Crocodiles are drawn to the sounds of crying babies, new research suggests.
Nile crocodiles were found to react to the cries of baby bonobos, chimpanzees, and humans — and they appear to be able to detect the degree of distress, research published in Proceedings of the Royal Society B, the Royal Society’s main biological research journal, found.
Researchers played audio recordings of infants crying to the carnivorous crocodiles and discovered they were drawn to those in the most distress.
The researchers explained the reactions as predatory, by giant repitles. However, it could also indicate a maternal instinct among female crocodiles.
Around 300 Nile crocodiles at CrocoParc in Agadir, Morocco, were played the sounds of cries on loudspeakers, per The Independent, with many of the crocodiles responding quickly.
The more distressed the baby, the faster the crocodiles will respond.

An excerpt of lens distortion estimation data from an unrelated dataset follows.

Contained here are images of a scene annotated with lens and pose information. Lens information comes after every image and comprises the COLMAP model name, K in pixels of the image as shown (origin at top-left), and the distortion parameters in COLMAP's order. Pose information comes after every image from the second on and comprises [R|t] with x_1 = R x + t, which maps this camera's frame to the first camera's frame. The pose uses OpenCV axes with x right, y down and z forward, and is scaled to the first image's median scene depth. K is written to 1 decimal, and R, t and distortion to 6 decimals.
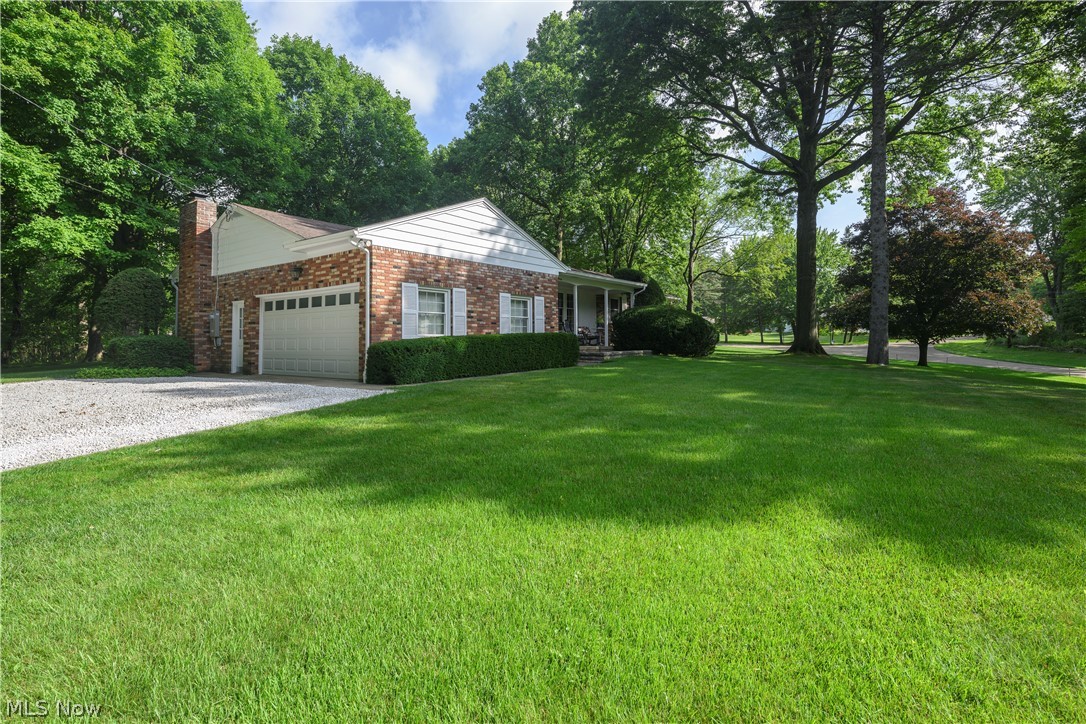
lens RADIAL K [[564.1, 0, 539.8], [0, 564.1, 323.6], [0, 0, 1]] dist [-0.001332, -0.000393]
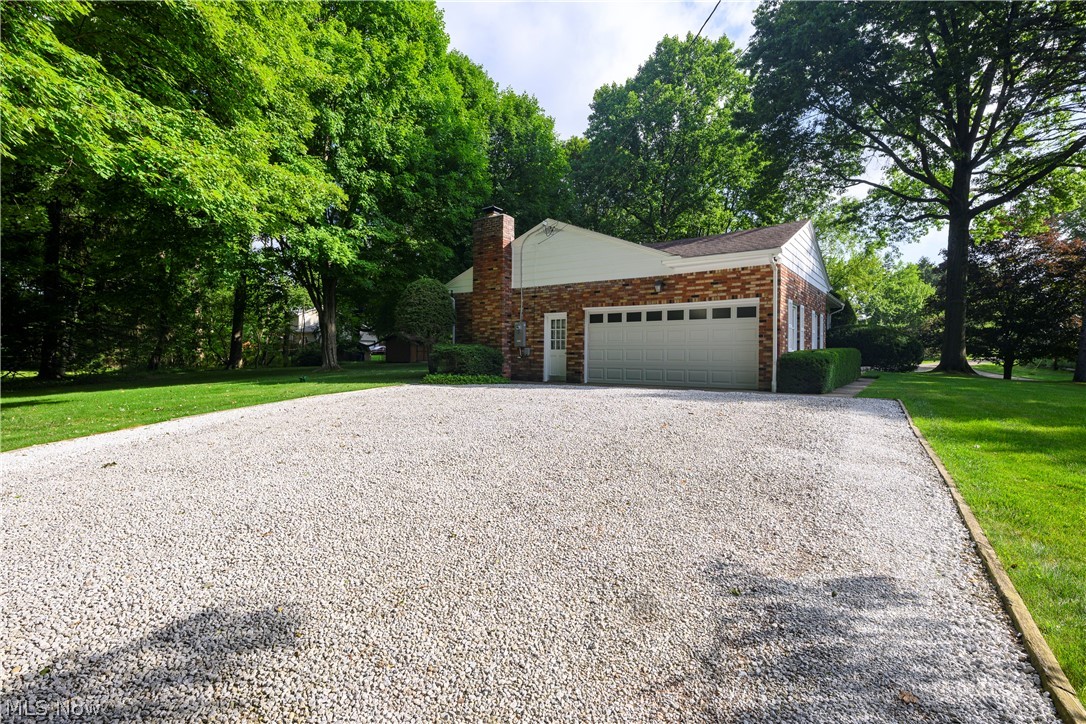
lens RADIAL K [[546.3, 0, 543.0], [0, 546.3, 362.0], [0, 0, 1]] dist [0.002075, -0.000106]
pose [[0.999387, 0.016908, 0.030665, -0.578925], [-0.018147, 0.999011, 0.040592, 0.010294], [-0.029948, -0.041123, 0.998705, -0.017320]]
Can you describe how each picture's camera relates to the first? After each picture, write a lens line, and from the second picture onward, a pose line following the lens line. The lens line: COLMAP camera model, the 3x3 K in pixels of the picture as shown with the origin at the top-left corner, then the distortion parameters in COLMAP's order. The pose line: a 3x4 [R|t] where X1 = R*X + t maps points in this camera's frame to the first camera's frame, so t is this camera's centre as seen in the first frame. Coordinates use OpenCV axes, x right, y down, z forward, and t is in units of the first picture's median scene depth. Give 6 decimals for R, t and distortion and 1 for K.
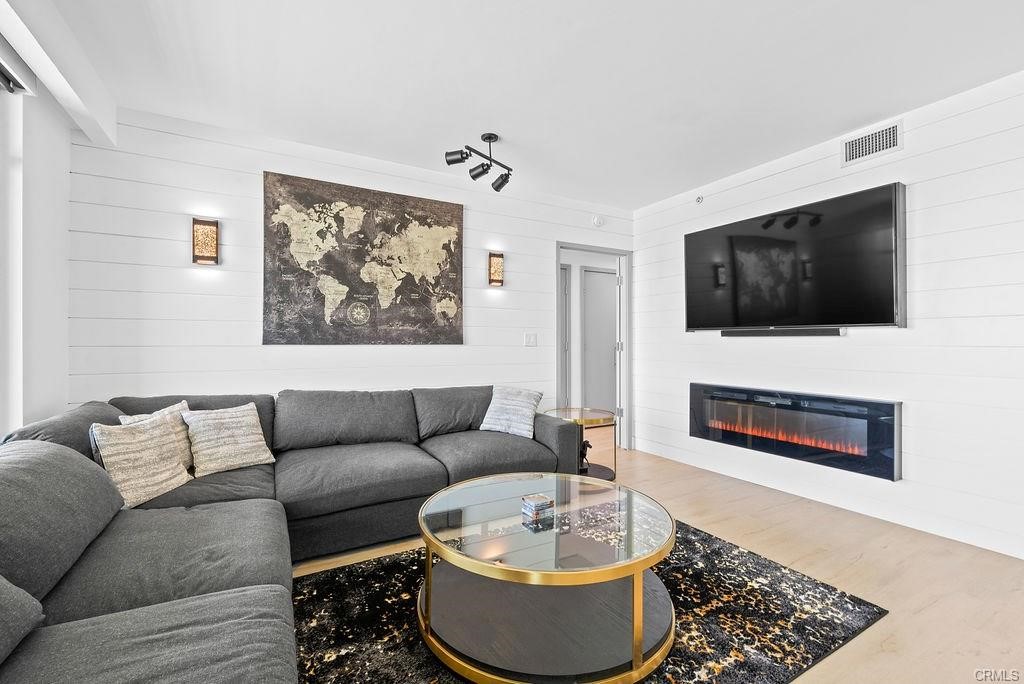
lens RADIAL K [[436.0, 0, 509.6], [0, 436.0, 339.0], [0, 0, 1]] dist [-0.001038, -0.000925]
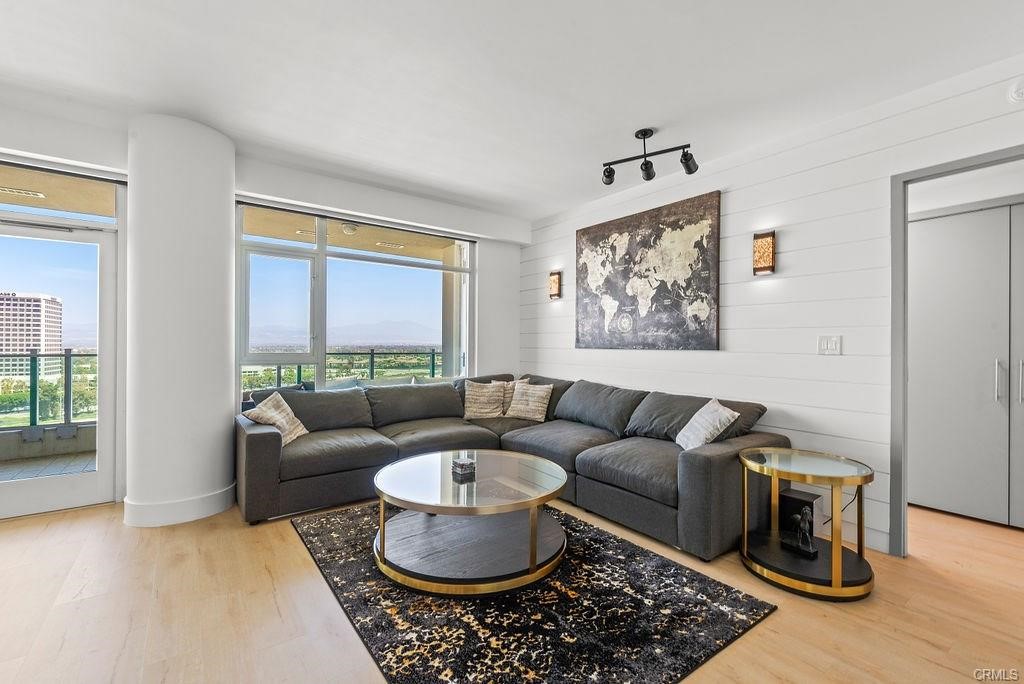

“Our experiments obviously do not mean that crocodiles cannot be attracted by other signals than distress calls – they are opportunistic hunters,” the authors wrote in the study, “but they suggest that the readiness of these animals to react increases with the presence of acoustic features marking a level of distress.”
“It cannot be entirely ruled out that some individuals responded in a parental care context,” they said.
The researchers compared the findings to another study in which a group of humans were played the same cries. It revealed that humans and crocodiles use different criteria to judge distress in other species and that humans’ judgment is less accurate.
While crocodiles primarily respond to levels of “deterministic chaotic, harmonicity, or spectral prominents,” humans responded by focusing on the pitch.
The researchers noted that even species far removed from them could identify the level of distress.
Nile crocodiles can grow to about 20 feet long and can weigh up to 1,650 pounds, per National Geographic.
According to the publication, “the creatures live throughout sub-Saharan Africa and Madagascar, in freshwater swamps and rivers.”
According to the publication, Nile crocodiles generally live close to humans, meaning encounters happen relatively often. It estimates that up to 200 people a year die from Nile crocodile attacks.